* _给定文本_:
大众住宅:唤醒沉睡的机会(一)
2008-6-2 10:30:00
 

 上一次金融危机,我们是靠房改启动的大规模住房需求,拯救了中国的经济。今天,面对由美国次贷危机引发的更为巨大的经济海啸,我们又该有何作为? 

1997年金融风暴以后,整整10年,住房问题再一次站在了中国经济舞台的中央。但同上次一样,人们仍然习惯于把住宅视作一个孤立的问题。

现在,房价的涨跌似乎是住房问题的全部。是否出现“拐点”,成了全民大猜谜——所有人都在猜测什么时候房价会下降,但却很少有人去问房价是否应当继续下跌。

经济学家和政府官员们也在忙着研究如何通过调节供给,实现在均衡价格上的“供求平衡”。那么,是否存在一个稳定的“供求平衡”呢?或者说,是否存在一个理想化的,能够满足各方利益最大化和要素最优配置的“均衡价格”呢?

 

“刀锋”上的均衡

 

要回答这个问题,首先必须理解价格的形成机制。按照微观经济学理论,供给和需求是两个趋势相反的曲线。这两个曲线必然存在一个焦点,而这个焦点上的价格,就是理论上的“均衡价格”。这就是著名的“马歇尔剪刀”。

显然,这个理论实际上并没有回答最优价格问题。很少的供给加上很少的需求可以对应一个很高的“均衡价格”;同样,很大的供给加上很大的需求,可以对应一个很低的“均衡价格”。

现实中,价格的变化并非如边际理论所描述的那样,是一个随着供求曲线变化而变化的连续的过程,而是分为供大于求和供不应求两种状态:当供大于求时,价格通过生产者竞争来决定——市场的价格等于最后一个生产者利润为零时的价格;当供不应求时,价格通过消费者竞争来决定——市场的价格等于最后一个消费者的预算所能承受的最高价格。

假设有100套住宅,当市场上有101个消费者时,市场的价格就是第100个消费者排除第101个消费者所需的最高价格;如果市场上消费者减少到99个,市场的价格就是第99套住宅的生产者排除第100套生产者所需的最低价格。

* _数据_:
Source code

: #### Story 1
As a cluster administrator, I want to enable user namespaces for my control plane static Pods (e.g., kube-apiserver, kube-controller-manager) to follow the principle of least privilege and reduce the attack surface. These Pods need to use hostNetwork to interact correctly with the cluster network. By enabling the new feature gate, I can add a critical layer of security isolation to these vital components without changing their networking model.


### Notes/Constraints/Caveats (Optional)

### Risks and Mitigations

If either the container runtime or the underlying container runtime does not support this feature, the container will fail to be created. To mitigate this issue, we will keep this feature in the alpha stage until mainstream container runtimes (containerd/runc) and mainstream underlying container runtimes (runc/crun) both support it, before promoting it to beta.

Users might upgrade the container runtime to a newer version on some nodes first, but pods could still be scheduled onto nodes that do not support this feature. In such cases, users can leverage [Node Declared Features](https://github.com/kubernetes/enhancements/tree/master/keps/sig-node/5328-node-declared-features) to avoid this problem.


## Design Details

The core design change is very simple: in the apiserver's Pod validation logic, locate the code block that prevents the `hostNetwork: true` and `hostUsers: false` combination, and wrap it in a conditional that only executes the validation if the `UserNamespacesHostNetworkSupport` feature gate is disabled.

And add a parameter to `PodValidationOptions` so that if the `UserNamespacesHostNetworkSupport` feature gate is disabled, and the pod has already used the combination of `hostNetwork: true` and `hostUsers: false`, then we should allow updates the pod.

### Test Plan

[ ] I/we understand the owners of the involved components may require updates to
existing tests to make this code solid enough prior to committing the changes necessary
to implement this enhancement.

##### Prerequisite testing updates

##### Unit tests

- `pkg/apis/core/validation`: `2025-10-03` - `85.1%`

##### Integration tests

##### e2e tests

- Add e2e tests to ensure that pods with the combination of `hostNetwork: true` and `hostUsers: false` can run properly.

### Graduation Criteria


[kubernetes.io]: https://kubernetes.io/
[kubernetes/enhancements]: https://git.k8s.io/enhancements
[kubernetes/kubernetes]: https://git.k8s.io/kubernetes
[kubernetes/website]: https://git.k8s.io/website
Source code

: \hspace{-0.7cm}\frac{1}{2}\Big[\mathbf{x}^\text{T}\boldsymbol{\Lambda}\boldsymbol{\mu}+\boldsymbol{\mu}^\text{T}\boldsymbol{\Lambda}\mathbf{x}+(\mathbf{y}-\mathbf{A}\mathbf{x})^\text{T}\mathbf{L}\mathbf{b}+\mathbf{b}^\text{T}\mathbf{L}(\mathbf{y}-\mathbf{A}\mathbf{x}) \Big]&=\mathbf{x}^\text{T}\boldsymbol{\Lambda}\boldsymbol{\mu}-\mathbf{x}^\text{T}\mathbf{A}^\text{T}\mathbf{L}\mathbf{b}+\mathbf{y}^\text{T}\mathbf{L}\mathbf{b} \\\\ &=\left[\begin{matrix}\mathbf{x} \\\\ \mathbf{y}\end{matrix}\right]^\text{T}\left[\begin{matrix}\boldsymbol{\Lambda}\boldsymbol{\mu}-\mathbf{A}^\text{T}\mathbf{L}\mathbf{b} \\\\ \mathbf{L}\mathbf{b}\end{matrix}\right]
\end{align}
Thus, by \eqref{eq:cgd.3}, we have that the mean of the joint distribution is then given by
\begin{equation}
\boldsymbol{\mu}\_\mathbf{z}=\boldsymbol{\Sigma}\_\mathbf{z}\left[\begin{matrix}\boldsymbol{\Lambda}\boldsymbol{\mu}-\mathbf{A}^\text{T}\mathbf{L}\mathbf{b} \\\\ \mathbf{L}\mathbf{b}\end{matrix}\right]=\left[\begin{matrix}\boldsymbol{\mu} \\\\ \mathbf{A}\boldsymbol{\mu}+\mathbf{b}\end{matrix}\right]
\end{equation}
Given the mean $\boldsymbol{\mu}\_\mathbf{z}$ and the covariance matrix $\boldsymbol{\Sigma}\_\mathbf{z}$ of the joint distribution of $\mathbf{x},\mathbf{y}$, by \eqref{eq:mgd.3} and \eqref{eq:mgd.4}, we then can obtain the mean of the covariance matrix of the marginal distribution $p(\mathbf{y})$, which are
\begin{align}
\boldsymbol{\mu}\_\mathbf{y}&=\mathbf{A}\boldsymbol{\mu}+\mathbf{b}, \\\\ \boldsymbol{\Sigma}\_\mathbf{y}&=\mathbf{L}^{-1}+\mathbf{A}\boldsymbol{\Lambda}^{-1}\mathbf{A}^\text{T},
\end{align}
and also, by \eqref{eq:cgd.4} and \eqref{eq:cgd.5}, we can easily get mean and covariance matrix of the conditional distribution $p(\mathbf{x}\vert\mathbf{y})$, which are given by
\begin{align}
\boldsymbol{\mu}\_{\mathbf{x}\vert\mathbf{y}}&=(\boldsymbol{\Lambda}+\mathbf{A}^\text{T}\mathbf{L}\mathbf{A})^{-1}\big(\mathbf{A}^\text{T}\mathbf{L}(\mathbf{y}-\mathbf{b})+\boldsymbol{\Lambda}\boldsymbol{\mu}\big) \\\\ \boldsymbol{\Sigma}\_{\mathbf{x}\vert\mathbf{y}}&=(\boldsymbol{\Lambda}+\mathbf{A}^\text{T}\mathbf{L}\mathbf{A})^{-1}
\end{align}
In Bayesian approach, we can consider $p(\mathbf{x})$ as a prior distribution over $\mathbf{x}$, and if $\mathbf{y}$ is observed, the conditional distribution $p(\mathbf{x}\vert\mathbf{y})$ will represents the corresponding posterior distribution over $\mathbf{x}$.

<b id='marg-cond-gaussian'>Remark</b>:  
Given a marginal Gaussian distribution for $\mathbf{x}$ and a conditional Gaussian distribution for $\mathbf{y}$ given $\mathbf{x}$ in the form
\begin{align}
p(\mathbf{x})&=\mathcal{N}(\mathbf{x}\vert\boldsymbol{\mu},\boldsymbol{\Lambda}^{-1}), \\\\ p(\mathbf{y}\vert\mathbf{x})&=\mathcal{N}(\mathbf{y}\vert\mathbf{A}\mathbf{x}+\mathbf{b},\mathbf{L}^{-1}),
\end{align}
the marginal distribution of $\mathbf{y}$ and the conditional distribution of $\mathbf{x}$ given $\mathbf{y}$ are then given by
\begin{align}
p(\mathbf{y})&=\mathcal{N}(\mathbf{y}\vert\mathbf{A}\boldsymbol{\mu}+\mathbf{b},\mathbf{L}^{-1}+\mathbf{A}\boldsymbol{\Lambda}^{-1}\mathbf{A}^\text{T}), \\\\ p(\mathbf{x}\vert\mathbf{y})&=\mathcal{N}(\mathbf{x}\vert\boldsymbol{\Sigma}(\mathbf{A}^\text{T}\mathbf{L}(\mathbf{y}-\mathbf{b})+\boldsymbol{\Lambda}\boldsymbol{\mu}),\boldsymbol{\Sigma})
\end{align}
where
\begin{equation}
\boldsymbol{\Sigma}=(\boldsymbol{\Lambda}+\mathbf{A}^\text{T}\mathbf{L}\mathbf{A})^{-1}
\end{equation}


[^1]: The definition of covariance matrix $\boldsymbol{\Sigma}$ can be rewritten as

* _任务说明_:
抄录给定文本中从“大众住宅:唤醒沉睡的机会(一)”开始、一直到“人去问房价是否应当继续下跌。”为止的文字，一字不改。 这些数据行无需使用。

* _完成结果_:
大众住宅:唤醒沉睡的机会(一)
2008-6-2 10:30:00
 

 上一次金融危机,我们是靠房改启动的大规模住房需求,拯救了中国的经济。今天,面对由美国次贷危机引发的更为巨大的经济海啸,我们又该有何作为? 

1997年金融风暴以后,整整10年,住房问题再一次站在了中国经济舞台的中央。但同上次一样,人们仍然习惯于把住宅视作一个孤立的问题。

现在,房价的涨跌似乎是住房问题的全部。是否出现“拐点”,成了全民大猜谜——所有人都在猜测什么时候房价会下降,但却很少有人去问房价是否应当继续下跌。